Beyond Baroque archives and sells chapbooks, small press poetry and experimental fiction. Center series include experimental music, film screenings, and visual art, including the Les Femmes Underground International Film Festival. Other festivals organized by Beyond Baroque include World Beyond Festival (with the World Stage and other local organizations) and the Beyond Text Festival (with LACMA and others). Its annual event with the LA Poetry Festival, the Younger Poets, presents undiscovered poets from the Los Angeles region at the Downtown Central Library. The center has also curated and organized permanent public art projects highlighting Los Angeles poets, including the Poetry Walls on the Venice Boardwalk and the lobby of the Junípero Serra State Office Building downtown.
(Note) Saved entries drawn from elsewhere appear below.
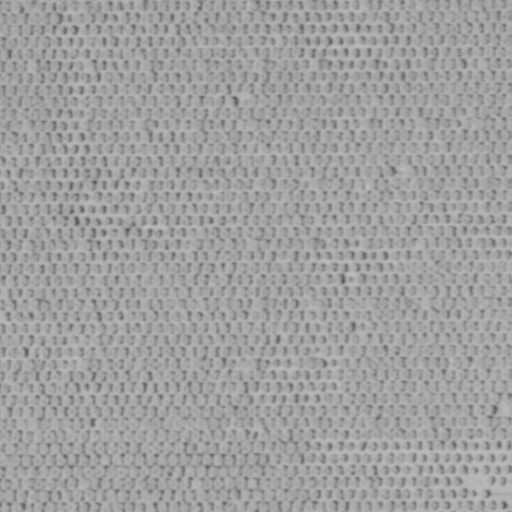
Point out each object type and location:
crop: (256, 256)
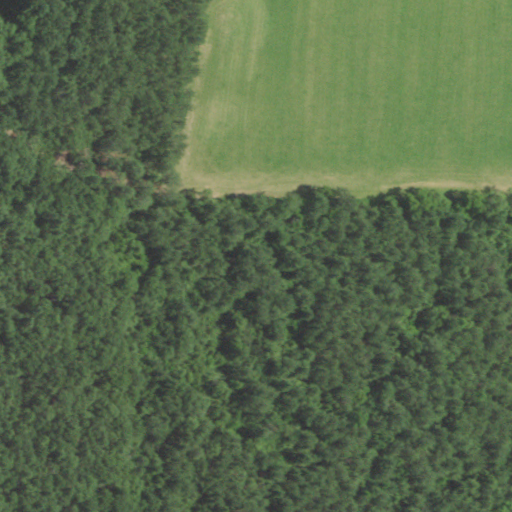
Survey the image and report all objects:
road: (229, 384)
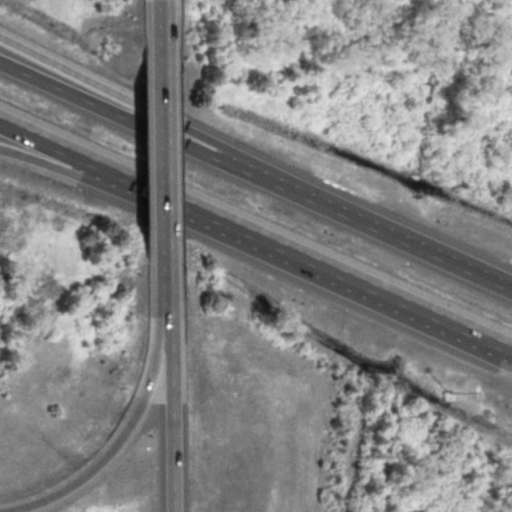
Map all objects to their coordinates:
road: (157, 31)
road: (126, 99)
road: (123, 114)
road: (66, 149)
road: (160, 160)
road: (379, 230)
road: (322, 267)
road: (164, 275)
road: (166, 402)
road: (7, 418)
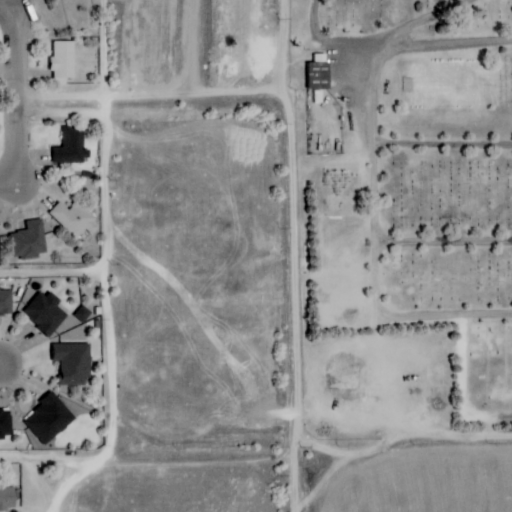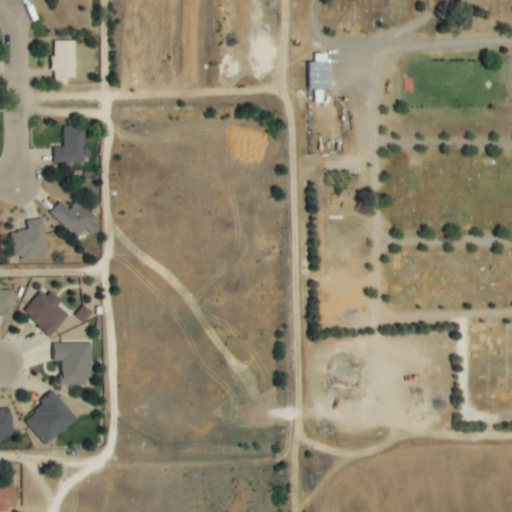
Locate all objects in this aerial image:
road: (322, 23)
road: (456, 43)
road: (391, 46)
road: (101, 48)
road: (201, 48)
building: (59, 59)
building: (312, 73)
road: (25, 82)
road: (146, 96)
building: (69, 145)
road: (448, 145)
road: (102, 157)
road: (14, 188)
building: (75, 218)
building: (30, 239)
road: (449, 243)
road: (51, 274)
road: (302, 280)
building: (6, 301)
building: (47, 312)
road: (385, 313)
road: (448, 316)
building: (74, 362)
road: (112, 400)
building: (50, 417)
building: (6, 423)
road: (38, 471)
road: (304, 472)
building: (7, 498)
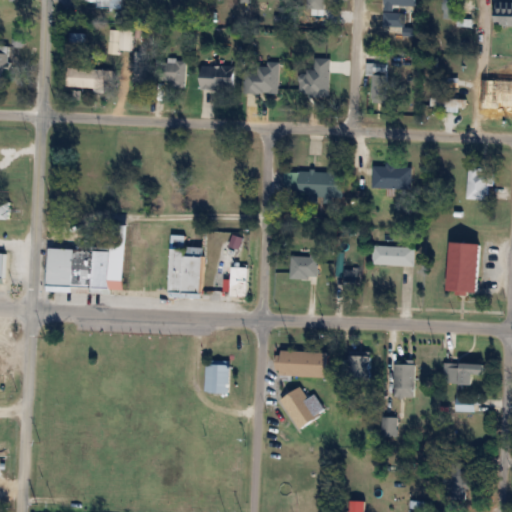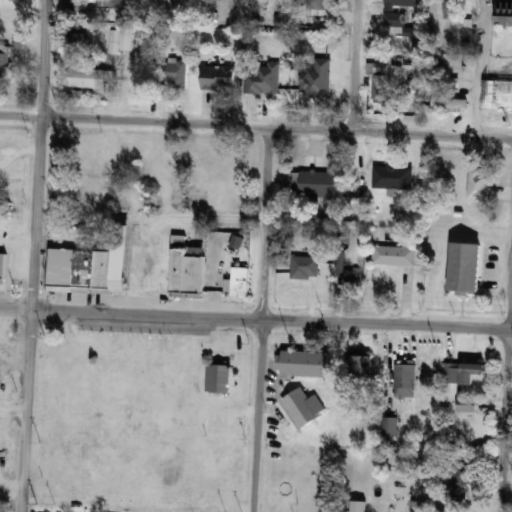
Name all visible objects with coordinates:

Since Smith, an experimental fiction writer, founded the center in 1968, the center's staff and board has typically included writers and artists. Beyond Baroque's first artistic director and the founder of its reading series was the novelist Jim Krusoe, a role subsequently occupied by Dennis Cooper. Fiction writer Benjamin Weissman brought the center's reading series new levels of acclaim as artistic director in the 1980s. Other artists and writer who have served on staff include Amy Gerstler, Tosh Berman, and Richard Modiano. Quentin Ring serves as the organization's current executive director.

== Publishing ==
In 1998, the center launched its own imprint, Beyond Baroque Books, dedicated to experimental and alternative writing and poetry in Los Angeles. Launched by Fred Dewey, the imprint has published 14 books, including works by Ammiel Alcalay, Simone Forti, and Philomene Long, as well as anthologies from the Wednesday Workshop, the World Stage, and several art and literature magazines.

Publications published at the center include Momentum Press, edited by Bill Mohr; Little Caesar, edited by programs curator Dennis Cooper; and a series edited by David Trinidad.